Archive Treasures: The Beginnings of Britten’s Young Person’s Guide and Peter, Slava and the Wolf
StoriesThe Young Person’s Guide to the Orchestra is one of Britten’s most popular works. Few people know that it started its life as notes written in the composer’s 1945 diary.
Britten finished the year 1945 by writing music for a project commissioned by the Ministry of Education. A new film whose specific function was to show the various components of an orchestra. Instruments of the Orchestra would feature the London Symphony under the baton of Malcolm Sargent. An accompanying script was written by Peter Grimes librettist Montagu Slater, although Eric Crozier wrote a text for the published score. Made by the Crown Film Unit, it was produced by Muir Mathieson—no stranger to the world of film music as he had worked with composers such as Bliss, Walton, Vaughan Williams and Arnold on various Ministry of Education projects during the War.
Britten based his score around a theme from the Rondeau from Purcell’s incidental music for the play Abdelazar. Following the opening, he explores the character of each instrument in a set of variations before returning with a fugue and reintroduction of the theme in a grand climax. How to begin? Britten probably wondered in late 1945. Usually, we look to the manuscript to answer this question. The full score for the piece is in the Beinecke Library at Yale University, and the composition draft resides at the British Library in London.
The very origins of the piece, however, can be found in an appointment diary that Britten kept. The end pages were used for jotting down addresses, birthdays, street directions and, in the composer’s case, an outline for one of the great musical works for children.
On one page, following the orchestra’s initial tuning up, he lists the instruments in order in which they are to play. Interestingly, the strings come after the percussion, but a crossing out suggests he immediately rethought this idea (as indeed he did). On the opposite page we can see Britten’s jotting of possible gifts (including tie, shaving stick, books) for friends and family.
On the reverse of the page, Britten starts to focus on details about the character of each instrument, thinking specifically about the ‘very agile’ flutes, and how one of them often plays the piccolo. Soon after that Britten, however, put down his diary and picked up his manuscript paper as by then he was obviously eager to begin composing.

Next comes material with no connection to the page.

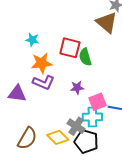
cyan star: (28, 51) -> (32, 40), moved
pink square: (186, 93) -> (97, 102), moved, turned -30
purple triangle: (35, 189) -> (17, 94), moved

The Young Person’s Guide is often paired in performance and recording with that other well-known introduction to orchestral instruments, Prokofiev’s Peter and the Wolf. And, leaping forward nearly forty years, we have a notable connection with this Russian masterpiece.
In August 1983 the inaugural Rostropovich Festival took place in Aldeburgh and Snape under the guidance of Britten and Pears’ great friend Mstislav Rostropovich. It began with a concert that featured Britten’s Simple Symphony, Haydn’s Cello Concerto in C (Hob. VIIb.i) and Sergei Prokofiev’s
First (‘Classical’) Symphony and Peter and the Wolf. Rostropovich was both soloist and the conductor of the Britten-Pears Orchestra, and Peter Pears was the narrator. A practised reciter of poetry, prose and a fine actor, Pears no doubt relished participating in Prokofiev’s timeless tale.
Rehearsals for the concert took place at the Thorpeness Working Men’s Club, and they were captured by photographer Ian Cook who was working in Aldeburgh that weekend. In June of this year Mr Cook mounted an exhibition of his work at the Aldeburgh Gallery and the photographs of the rehearsal were among them. Mr Cook has generously donated his images to the collection, and we are displaying four of them as part of this week’s Archive Treasure.
In addition to telling a story, photos often convey the personality of their subject—working a little like Britten’s characterisation of instruments. These photos tell us how well Pears and Rostropovich complemented one another: the narrator assuming a good-humoured dignity and the conductor sometimes embodying the characters from Prokofiev’s imaginative score.